US attorney wants more time to indict gov.

December 31, 2008 3:37:30 PM PST
Wednesday's court filing shows that the investigation into the governor's activities in office is expanding. From the point of the governor's arrest on December 9, federal prosecutors had 30 days within which to bring an indictment or ask for extension. They have done what was widely expected they would do; ask for more time. And their request makes it clear there's much more to come in the case against Rod Blagojevich.

Federal prosecutors are asking for another 90 days to fully develop the case against the governor.

Wednesday's court filing reveals the government's investigation of Rod Blagojevich began in 2003, not long after he first took office.

This year between late October and the governor's arrest on December 9, thousands of phone calls were intercepted. In addition, the government says multiple witnesses have come forward in recent weeks to discuss their knowledge of criminal activity in this investigation. There are multiple defendants and potential defendants. It's getting bigger.
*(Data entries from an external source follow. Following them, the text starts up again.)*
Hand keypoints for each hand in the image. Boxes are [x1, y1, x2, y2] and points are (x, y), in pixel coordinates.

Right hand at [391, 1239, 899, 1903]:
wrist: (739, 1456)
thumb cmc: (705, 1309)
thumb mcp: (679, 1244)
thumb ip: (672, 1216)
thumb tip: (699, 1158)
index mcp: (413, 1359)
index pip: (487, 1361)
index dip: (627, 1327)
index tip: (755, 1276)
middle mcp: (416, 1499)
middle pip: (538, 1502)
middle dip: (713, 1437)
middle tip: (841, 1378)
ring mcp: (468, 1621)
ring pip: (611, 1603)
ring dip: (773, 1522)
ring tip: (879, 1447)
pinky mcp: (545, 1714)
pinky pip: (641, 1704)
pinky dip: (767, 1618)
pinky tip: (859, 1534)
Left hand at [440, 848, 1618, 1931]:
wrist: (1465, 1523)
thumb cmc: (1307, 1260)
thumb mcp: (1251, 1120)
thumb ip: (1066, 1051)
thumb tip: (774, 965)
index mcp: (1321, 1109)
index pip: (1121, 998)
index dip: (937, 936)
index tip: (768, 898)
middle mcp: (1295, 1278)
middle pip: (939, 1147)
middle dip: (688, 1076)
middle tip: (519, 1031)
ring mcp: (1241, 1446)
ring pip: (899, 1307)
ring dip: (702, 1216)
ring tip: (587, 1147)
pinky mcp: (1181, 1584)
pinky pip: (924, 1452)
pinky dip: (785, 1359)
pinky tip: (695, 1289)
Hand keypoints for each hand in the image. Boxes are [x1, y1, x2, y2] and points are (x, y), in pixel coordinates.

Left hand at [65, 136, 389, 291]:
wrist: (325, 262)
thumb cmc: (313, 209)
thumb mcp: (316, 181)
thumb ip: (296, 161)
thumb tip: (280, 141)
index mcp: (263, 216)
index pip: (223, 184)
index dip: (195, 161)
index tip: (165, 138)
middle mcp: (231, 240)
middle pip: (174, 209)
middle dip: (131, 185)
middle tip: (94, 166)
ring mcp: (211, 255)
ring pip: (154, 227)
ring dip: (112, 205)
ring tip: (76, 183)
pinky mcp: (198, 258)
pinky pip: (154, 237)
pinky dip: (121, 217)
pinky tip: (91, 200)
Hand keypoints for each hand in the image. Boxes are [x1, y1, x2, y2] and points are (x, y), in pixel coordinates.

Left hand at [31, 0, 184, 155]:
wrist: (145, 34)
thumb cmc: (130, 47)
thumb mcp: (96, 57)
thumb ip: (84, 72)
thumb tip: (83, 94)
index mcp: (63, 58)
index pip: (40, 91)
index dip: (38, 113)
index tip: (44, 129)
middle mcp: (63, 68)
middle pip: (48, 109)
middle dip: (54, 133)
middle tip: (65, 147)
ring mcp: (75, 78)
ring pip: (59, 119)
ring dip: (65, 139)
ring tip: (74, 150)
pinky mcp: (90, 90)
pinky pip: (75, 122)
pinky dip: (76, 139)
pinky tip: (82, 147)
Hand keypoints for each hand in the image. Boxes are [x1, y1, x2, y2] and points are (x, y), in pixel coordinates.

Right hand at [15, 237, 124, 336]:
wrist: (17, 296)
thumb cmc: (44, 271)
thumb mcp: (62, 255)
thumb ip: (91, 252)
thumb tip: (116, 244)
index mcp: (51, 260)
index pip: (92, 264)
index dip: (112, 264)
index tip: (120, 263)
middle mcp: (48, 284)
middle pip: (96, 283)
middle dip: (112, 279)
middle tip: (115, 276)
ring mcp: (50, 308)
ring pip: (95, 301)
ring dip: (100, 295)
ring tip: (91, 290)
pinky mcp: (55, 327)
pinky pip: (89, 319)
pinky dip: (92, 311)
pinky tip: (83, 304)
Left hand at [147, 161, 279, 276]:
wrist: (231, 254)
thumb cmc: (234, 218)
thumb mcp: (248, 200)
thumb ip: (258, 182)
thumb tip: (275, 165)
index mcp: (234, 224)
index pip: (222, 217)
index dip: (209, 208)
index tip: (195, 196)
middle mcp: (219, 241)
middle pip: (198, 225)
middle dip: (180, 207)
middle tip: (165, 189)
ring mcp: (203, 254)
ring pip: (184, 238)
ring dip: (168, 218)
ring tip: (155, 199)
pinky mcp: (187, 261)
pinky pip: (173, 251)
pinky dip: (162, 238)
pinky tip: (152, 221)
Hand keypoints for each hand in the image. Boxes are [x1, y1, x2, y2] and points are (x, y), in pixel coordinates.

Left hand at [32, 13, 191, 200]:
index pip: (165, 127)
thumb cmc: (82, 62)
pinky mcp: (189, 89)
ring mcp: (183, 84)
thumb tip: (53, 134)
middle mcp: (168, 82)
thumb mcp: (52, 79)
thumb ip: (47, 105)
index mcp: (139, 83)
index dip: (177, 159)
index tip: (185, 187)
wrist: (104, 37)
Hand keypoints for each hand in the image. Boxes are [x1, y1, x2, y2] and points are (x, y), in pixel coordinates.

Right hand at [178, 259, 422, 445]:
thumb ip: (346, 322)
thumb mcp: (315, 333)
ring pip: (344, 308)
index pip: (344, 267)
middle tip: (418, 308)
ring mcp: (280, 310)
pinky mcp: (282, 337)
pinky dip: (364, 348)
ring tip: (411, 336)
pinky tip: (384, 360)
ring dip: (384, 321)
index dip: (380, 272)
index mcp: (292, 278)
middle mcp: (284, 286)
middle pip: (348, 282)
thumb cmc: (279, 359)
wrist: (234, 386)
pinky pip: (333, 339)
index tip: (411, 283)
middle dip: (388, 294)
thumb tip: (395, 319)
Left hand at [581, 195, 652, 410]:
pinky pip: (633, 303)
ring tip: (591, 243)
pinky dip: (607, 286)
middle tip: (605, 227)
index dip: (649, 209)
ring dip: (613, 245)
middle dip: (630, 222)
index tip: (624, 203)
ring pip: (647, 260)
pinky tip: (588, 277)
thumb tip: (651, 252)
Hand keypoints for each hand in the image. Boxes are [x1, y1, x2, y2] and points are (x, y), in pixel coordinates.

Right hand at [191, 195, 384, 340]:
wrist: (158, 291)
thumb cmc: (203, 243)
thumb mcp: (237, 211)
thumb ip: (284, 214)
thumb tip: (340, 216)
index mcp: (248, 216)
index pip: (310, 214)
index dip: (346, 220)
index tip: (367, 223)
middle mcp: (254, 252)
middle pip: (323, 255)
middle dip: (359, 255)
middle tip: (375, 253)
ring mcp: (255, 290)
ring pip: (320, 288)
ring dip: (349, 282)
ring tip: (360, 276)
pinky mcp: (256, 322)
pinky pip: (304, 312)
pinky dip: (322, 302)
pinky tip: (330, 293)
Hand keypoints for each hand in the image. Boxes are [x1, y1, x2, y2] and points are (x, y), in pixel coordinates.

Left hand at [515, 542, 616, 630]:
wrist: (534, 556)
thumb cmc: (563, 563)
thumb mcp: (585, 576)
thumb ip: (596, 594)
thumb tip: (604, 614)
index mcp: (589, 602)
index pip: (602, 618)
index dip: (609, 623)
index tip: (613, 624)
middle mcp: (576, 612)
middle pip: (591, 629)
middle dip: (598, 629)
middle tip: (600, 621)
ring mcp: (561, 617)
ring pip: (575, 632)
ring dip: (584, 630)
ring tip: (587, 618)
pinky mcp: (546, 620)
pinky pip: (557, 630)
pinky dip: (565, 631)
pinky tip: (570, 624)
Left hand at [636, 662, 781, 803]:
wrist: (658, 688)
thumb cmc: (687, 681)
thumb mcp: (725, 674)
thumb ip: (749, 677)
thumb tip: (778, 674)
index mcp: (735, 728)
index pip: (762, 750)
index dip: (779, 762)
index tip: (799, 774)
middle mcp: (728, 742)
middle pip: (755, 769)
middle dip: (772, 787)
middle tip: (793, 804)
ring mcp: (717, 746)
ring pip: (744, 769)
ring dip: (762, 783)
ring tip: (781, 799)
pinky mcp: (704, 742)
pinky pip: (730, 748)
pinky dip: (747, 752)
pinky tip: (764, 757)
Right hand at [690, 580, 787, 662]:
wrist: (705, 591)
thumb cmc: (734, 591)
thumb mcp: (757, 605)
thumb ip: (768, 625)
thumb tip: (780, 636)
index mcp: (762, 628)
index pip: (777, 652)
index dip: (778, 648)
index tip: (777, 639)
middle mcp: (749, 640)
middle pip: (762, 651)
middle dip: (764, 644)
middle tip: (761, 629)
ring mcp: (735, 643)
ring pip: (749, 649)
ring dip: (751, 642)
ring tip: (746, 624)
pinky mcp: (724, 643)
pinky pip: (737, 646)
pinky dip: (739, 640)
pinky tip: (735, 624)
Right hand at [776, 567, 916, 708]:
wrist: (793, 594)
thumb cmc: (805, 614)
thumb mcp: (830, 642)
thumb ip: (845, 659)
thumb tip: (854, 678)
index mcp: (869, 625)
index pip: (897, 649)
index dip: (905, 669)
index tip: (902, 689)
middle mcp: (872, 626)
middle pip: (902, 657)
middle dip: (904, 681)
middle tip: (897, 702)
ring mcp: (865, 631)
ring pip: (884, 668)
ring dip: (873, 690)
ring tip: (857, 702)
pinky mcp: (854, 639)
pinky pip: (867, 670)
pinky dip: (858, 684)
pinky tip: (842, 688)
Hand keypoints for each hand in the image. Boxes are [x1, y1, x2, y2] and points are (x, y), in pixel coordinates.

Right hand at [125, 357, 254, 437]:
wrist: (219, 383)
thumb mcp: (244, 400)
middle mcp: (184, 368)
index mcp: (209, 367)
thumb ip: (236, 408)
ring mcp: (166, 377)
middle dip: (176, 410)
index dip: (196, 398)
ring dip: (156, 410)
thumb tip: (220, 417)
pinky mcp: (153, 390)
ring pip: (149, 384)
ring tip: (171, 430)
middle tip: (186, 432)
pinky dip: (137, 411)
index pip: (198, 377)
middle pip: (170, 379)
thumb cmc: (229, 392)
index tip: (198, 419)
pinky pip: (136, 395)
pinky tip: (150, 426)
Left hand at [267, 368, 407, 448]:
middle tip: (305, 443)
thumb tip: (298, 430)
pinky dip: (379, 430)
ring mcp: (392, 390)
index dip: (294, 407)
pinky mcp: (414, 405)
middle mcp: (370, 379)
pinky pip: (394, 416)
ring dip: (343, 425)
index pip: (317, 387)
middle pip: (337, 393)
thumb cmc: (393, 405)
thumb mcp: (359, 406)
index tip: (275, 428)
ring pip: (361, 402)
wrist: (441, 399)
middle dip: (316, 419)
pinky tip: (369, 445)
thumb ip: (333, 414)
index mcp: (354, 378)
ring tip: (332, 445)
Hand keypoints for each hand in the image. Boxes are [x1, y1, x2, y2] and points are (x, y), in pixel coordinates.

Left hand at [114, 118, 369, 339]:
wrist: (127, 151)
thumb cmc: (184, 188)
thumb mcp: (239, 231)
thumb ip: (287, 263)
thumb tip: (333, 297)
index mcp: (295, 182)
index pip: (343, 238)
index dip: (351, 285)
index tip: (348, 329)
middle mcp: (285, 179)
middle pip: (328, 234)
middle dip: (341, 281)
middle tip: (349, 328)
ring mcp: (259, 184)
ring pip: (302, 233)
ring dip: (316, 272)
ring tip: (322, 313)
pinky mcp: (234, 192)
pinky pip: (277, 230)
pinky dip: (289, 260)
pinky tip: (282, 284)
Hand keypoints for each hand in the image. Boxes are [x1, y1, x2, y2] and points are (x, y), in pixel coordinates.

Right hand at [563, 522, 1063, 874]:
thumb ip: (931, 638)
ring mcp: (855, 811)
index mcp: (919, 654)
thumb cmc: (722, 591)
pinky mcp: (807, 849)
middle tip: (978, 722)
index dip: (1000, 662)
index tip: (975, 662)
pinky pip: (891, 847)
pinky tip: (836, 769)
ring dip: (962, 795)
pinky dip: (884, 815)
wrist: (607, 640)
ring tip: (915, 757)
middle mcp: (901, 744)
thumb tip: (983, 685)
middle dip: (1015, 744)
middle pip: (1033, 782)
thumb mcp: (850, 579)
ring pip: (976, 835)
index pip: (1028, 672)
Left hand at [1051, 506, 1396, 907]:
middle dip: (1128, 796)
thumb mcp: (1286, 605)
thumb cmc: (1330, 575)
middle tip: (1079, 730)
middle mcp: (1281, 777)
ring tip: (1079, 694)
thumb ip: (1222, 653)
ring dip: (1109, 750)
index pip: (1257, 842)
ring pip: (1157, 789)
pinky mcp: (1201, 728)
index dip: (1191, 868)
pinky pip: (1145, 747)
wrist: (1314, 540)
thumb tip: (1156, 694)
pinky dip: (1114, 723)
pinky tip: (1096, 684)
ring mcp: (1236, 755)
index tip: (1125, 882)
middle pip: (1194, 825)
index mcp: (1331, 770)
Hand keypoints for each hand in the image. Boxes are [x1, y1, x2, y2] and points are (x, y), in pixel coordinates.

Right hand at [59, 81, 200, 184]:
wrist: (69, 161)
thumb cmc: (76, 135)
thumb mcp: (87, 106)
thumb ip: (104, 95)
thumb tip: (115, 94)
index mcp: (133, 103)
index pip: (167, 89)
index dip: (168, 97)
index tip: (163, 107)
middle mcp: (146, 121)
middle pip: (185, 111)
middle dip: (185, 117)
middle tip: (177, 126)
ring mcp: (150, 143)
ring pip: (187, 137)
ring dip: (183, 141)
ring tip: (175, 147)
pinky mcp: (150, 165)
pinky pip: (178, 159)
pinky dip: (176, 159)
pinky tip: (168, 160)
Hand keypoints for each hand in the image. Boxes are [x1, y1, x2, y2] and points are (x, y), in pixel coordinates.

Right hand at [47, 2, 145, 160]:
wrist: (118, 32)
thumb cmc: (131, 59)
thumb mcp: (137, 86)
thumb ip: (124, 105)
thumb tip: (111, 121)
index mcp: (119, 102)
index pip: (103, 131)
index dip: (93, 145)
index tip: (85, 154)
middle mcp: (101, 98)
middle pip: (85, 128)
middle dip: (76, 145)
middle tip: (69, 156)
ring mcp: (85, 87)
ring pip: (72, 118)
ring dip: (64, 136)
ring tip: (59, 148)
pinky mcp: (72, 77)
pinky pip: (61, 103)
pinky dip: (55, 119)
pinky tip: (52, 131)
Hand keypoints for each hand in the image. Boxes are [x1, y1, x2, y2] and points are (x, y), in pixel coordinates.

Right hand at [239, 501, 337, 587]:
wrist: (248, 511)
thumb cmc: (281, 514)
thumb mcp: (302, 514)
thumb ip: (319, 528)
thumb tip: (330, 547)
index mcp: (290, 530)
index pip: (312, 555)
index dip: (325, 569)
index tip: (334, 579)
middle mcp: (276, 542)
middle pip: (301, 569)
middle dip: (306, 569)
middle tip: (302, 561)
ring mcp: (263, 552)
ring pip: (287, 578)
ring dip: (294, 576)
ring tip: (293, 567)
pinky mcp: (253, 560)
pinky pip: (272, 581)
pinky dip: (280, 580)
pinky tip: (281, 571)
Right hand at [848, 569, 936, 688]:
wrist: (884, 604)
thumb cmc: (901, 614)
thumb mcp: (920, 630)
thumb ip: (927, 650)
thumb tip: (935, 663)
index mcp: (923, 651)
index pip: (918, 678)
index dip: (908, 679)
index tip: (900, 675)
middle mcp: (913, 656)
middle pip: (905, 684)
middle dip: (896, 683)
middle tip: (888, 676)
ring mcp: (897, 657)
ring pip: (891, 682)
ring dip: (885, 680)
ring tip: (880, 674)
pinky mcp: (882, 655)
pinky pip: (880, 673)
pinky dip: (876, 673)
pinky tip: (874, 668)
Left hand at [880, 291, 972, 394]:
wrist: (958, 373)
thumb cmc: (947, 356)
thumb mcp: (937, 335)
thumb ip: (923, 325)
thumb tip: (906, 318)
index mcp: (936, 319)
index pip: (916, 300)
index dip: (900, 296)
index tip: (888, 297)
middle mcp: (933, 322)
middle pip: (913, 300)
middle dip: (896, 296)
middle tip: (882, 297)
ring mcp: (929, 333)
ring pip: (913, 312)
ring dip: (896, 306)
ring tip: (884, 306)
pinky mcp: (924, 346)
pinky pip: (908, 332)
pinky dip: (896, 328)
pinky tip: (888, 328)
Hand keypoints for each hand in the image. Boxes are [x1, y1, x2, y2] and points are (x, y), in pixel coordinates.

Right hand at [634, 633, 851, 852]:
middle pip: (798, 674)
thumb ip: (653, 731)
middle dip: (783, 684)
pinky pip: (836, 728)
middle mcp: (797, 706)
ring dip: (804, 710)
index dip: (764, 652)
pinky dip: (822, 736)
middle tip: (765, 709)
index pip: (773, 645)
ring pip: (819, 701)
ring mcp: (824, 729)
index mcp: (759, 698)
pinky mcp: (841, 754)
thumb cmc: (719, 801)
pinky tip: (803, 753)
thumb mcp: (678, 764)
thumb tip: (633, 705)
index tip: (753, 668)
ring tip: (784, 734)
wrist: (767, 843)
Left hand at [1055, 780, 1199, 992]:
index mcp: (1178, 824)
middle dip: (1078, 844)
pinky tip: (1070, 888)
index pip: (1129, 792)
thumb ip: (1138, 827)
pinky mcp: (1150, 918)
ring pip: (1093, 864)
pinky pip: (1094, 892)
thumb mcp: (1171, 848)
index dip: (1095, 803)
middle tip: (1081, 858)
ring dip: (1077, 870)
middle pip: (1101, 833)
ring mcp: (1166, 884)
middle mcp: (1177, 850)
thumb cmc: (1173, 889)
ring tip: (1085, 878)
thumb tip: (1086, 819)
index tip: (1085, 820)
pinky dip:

In Springfield, where the House select committee on impeachment resumes its work Tuesday, lawmakers are incensed by the Blagojevich appointment of Roland Burris.

"It's not an impeachable step. Not something that violates his constitutional oath, but it does violate the general sense of legislators of what is appropriate, what is fair play and what should have been done," Ill. Rep. Lou Lang, (D) Skokie

Committee members say they intend to move with diligence and dispatch. The House republican leader believes a full house vote to impeach could come late next week.

If not next week, some predict the full house vote on impeachment will come the week after next, and the case would move to the state Senate for trial after the new legislature is seated on January 14.

"I believe there is a desire in the senate as we have had in the house - to do this correctly and with all due process as quickly as we can because the people of Illinois deserve an end to this process," said Ill. Rep. Tom Cross House GOP Leader

Prosecutors will go to court on Monday to formally ask for the extension. They will also ask the court to release four select secret recordings of the governor for use by the House committee on impeachment.

The decision on that request may not come on Monday, and while committee members say they would welcome the tapes and would intend to play them publicly, they won't allow their absence to slow the impeachment process.

Prosecutors will go to court on Monday to formally ask for the extension. They will also ask the court to release four select secret recordings of the governor for use by the House committee on impeachment.

The decision on that request may not come on Monday. And while committee members say they would welcome the tapes and would intend to play them publicly, they won't allow their absence to slow the impeachment process.

On Wednesday afternoon, Roland Burris went to the Illinois state supreme court, filed a motion that he asks would compel Jesse White to sign that certificate that says he is ready to become a U.S. Senator. White has said he won't. The Senate Democrats say they won't seat him.